___ Document segment

EPA finalizes Cross State Air Pollution Rule

Cross State air rule map

The U.S. Environmental Protection Agency (EPA) finalized the Cross State Air Pollution Rule (CSAPR), formerly known as the Clean Air Transport Rule (CATR), on July 6. The rule, which was proposed by the EPA in July 2010, was created to reduce the interstate transport of emissions from power plants in the eastern U.S. as required by the Clean Air Act. The measure, along with a proposal aimed at cutting summertime smog in six states, is expected to cost the utility industry billions in emissions control upgrades over several years.

Under the regulation, plants in affected states will begin reducing emissions as early as January 2012. The rule applies to sulfur dioxide (SO2) and nitrous oxide (NOx) emissions levels in 27 states, with the goal of reducing fine particulate matter (PM2.5). By 2014, the rule and other state and EPA actions are expected to reduce SO2 emissions by 73 percent and NOx emissions are by 54 percent from 2005 levels.

The emissions reductions levels in the finalized rule indicate a stricter emissions reduction goal than previously proposed. “We determined we could get more reductions than we had originally proposed,” said EPA Administrator Lisa P. Jackson during a press call on July 7.

Todd Palmer, an environmental lawyer with Michael Best & Friedrich LLP, said that CSAPR is different from other Clean Air Act programs in that it does not impose direct emissions limit rates on particular power plants. Instead, “each state is given a limit of how much they can emit from all electric generating units within that state.”

The stricter emissions reductions goal is paired with an allowance for interstate trading, which was not included in the proposed rulemaking. Interstate trading, however, was included in CATR’s predecessor, the Clean Air Interstate Rule (CAIR), which was remanded because it called for unlimited trading with no limits on emission limits. “The argument with CAIR became that there was potential under unlimited trading that a state would impose no emissions restrictions on its units; it would just trade,” Palmer said.

______

→ Exercise task: Repeat the passage of the Cross State Air Pollution Rule article word for word, starting at "The U.S. Environmental" and ending at "over several years.".

___ Data extract

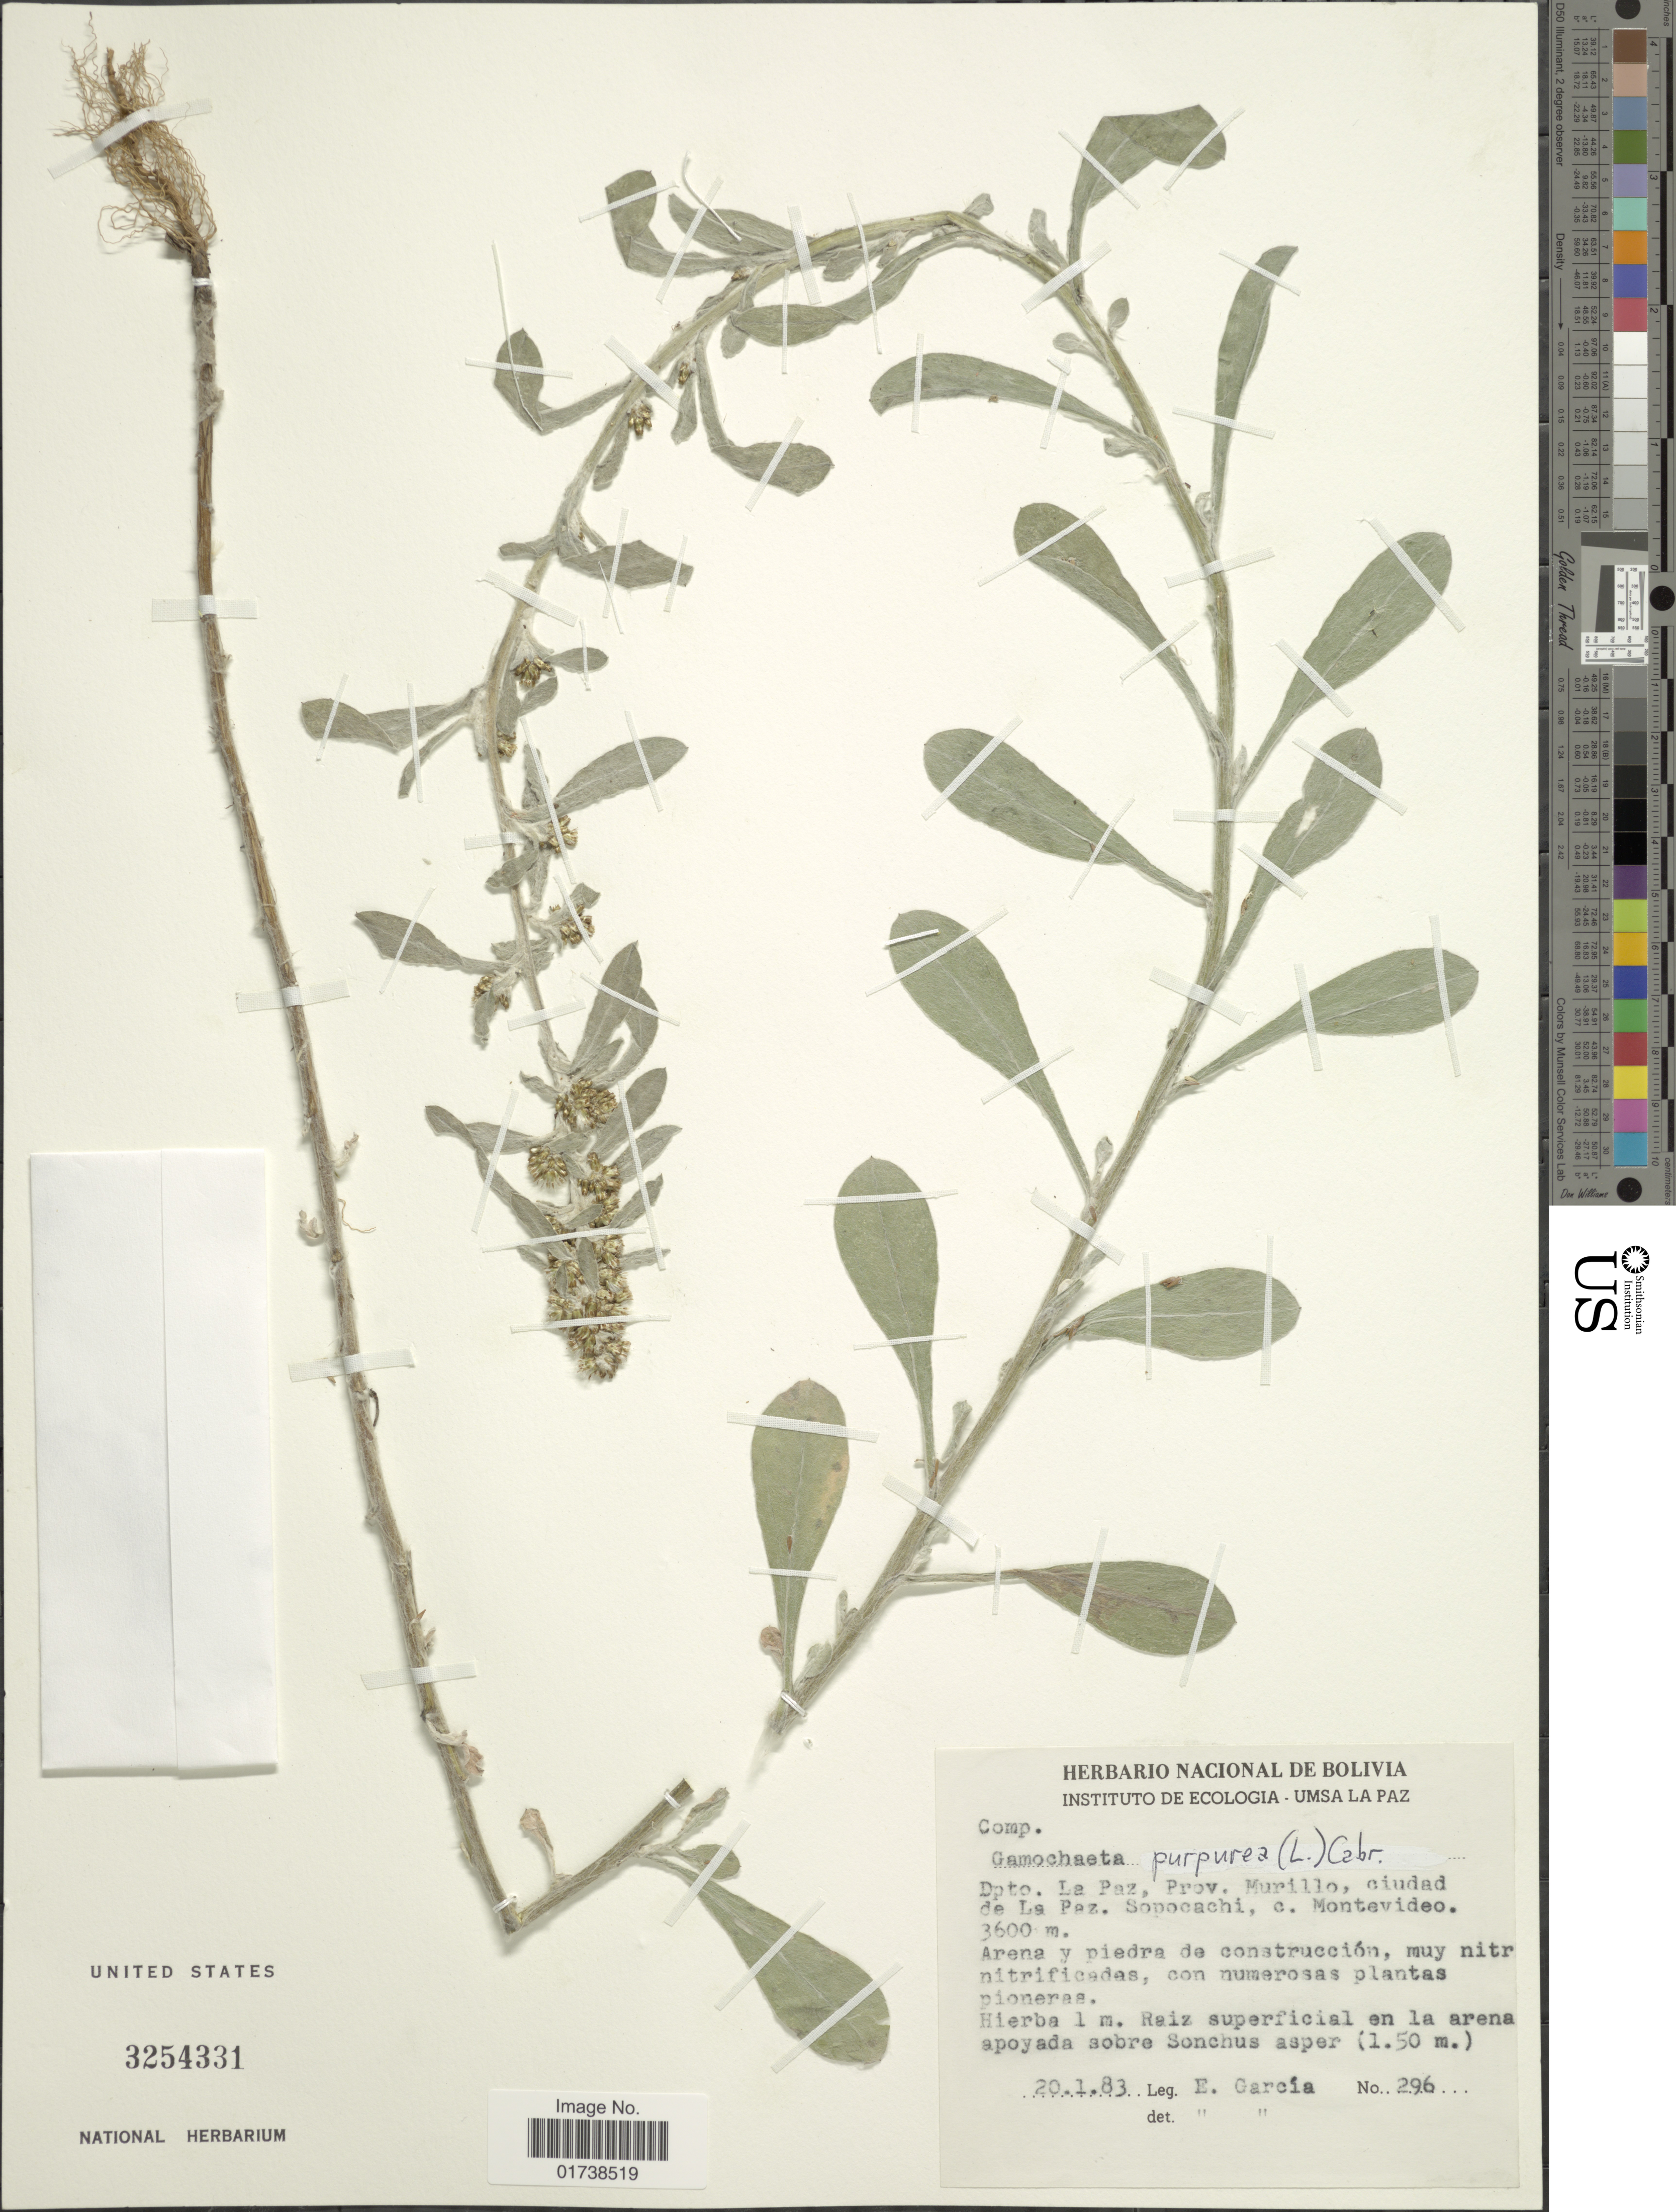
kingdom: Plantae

______

→ Solution to this task:
The U.S. Environmental Protection Agency (EPA) finalized the Cross State Air Pollution Rule (CSAPR), formerly known as the Clean Air Transport Rule (CATR), on July 6. The rule, which was proposed by the EPA in July 2010, was created to reduce the interstate transport of emissions from power plants in the eastern U.S. as required by the Clean Air Act. The measure, along with a proposal aimed at cutting summertime smog in six states, is expected to cost the utility industry billions in emissions control upgrades over several years.